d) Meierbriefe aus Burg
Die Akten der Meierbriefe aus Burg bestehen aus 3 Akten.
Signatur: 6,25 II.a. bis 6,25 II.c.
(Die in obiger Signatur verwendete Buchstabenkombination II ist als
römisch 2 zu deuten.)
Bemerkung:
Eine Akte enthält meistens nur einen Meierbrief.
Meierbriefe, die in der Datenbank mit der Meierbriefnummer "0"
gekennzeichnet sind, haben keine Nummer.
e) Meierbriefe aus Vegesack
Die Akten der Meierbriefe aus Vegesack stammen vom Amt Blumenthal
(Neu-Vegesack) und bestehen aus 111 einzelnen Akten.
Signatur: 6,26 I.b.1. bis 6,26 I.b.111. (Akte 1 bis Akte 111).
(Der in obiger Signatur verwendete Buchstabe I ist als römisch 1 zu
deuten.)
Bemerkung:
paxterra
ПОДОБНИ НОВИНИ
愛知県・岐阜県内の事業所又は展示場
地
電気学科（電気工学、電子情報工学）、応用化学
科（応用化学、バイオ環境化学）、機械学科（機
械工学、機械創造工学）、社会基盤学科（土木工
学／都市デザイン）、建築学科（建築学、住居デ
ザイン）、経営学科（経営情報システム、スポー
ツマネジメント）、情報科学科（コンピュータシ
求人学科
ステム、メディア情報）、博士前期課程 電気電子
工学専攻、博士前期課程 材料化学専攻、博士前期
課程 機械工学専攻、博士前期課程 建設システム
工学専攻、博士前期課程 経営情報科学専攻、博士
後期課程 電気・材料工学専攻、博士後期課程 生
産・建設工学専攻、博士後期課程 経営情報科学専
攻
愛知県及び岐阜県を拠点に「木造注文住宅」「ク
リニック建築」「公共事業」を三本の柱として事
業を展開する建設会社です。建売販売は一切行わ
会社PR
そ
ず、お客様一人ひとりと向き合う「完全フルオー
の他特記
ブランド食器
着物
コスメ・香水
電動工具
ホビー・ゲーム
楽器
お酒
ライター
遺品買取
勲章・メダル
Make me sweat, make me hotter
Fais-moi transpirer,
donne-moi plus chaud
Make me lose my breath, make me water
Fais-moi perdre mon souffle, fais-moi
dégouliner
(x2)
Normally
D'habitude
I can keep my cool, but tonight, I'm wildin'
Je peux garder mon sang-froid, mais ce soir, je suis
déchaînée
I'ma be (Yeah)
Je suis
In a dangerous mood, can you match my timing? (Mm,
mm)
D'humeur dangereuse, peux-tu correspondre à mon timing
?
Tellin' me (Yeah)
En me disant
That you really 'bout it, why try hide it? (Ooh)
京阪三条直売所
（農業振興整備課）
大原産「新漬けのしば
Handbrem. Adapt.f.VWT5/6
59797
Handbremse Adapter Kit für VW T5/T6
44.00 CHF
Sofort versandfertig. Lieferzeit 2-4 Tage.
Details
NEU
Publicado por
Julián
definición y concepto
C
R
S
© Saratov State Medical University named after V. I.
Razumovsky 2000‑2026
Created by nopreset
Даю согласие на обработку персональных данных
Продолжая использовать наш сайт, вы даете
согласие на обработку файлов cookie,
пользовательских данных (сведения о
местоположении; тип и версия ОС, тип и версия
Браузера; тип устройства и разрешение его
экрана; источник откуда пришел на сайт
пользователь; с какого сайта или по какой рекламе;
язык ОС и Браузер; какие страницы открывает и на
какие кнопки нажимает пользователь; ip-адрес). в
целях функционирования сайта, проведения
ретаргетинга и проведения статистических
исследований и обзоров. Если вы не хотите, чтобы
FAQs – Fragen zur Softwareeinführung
___
• _Your instructions_
Restate the material word for word, leaving nothing out.

• _Expected answer_
d) Meierbriefe aus Burg
Die Akten der Meierbriefe aus Burg bestehen aus 3 Akten.
Signatur: 6,25 II.a. bis 6,25 II.c.
(Die in obiger Signatur verwendete Buchstabenkombination II ist als
römisch 2 zu deuten.)
Bemerkung:
Eine Akte enthält meistens nur einen Meierbrief.
Meierbriefe, die in der Datenbank mit der Meierbriefnummer "0"
gekennzeichnet sind, haben keine Nummer.
e) Meierbriefe aus Vegesack
Die Akten der Meierbriefe aus Vegesack stammen vom Amt Blumenthal
(Neu-Vegesack) und bestehen aus 111 einzelnen Akten.
Signatur: 6,26 I.b.1. bis 6,26 I.b.111. (Akte 1 bis Akte 111).
(Der in obiger Signatur verwendete Buchstabe I ist als römisch 1 zu
deuten.)
Bemerkung:
paxterra
ПОДОБНИ НОВИНИ
愛知県・岐阜県内の事業所又は展示場
地
電気学科（電気工学、電子情報工学）、応用化学
科（応用化学、バイオ環境化学）、機械学科（機
械工学、機械創造工学）、社会基盤学科（土木工
学／都市デザイン）、建築学科（建築学、住居デ
ザイン）、経営学科（経営情報システム、スポー
ツマネジメント）、情報科学科（コンピュータシ
求人学科
ステム、メディア情報）、博士前期課程 電気電子
工学専攻、博士前期課程 材料化学専攻、博士前期
課程 機械工学専攻、博士前期課程 建設システム
工学専攻、博士前期課程 経営情報科学専攻、博士
後期課程 電気・材料工学専攻、博士後期課程 生
産・建設工学専攻、博士後期課程 経営情報科学専
攻
愛知県及び岐阜県を拠点に「木造注文住宅」「ク
リニック建築」「公共事業」を三本の柱として事
業を展開する建設会社です。建売販売は一切行わ
会社PR
そ
ず、お客様一人ひとりと向き合う「完全フルオー
の他特記
ブランド食器
着物
コスメ・香水
電動工具
ホビー・ゲーム
楽器
お酒
ライター
遺品買取
勲章・メダル
Make me sweat, make me hotter
Fais-moi transpirer,
donne-moi plus chaud
Make me lose my breath, make me water
Fais-moi perdre mon souffle, fais-moi
dégouliner
(x2)
Normally
D'habitude
I can keep my cool, but tonight, I'm wildin'
Je peux garder mon sang-froid, mais ce soir, je suis
déchaînée
I'ma be (Yeah)
Je suis
In a dangerous mood, can you match my timing? (Mm,
mm)
D'humeur dangereuse, peux-tu correspondre à mon timing
?
Tellin' me (Yeah)
En me disant
That you really 'bout it, why try hide it? (Ooh)
京阪三条直売所
（農業振興整備課）
大原産「新漬けのしば
Handbrem. Adapt.f.VWT5/6
59797
Handbremse Adapter Kit für VW T5/T6
44.00 CHF
Sofort versandfertig. Lieferzeit 2-4 Tage.
Details
NEU
Publicado por
Julián
definición y concepto
C
R
S
© Saratov State Medical University named after V. I.
Razumovsky 2000‑2026
Created by nopreset
Даю согласие на обработку персональных данных
Продолжая использовать наш сайт, вы даете
согласие на обработку файлов cookie,
пользовательских данных (сведения о
местоположении; тип и версия ОС, тип и версия
Браузера; тип устройства и разрешение его
экрана; источник откуда пришел на сайт
пользователь; с какого сайта или по какой рекламе;
язык ОС и Браузер; какие страницы открывает и на
какие кнопки нажимает пользователь; ip-адрес). в
целях функционирования сайта, проведения
ретаргетинга и проведения статистических
исследований и обзоров. Если вы не хотите, чтобы
FAQs – Fragen zur Softwareeinführung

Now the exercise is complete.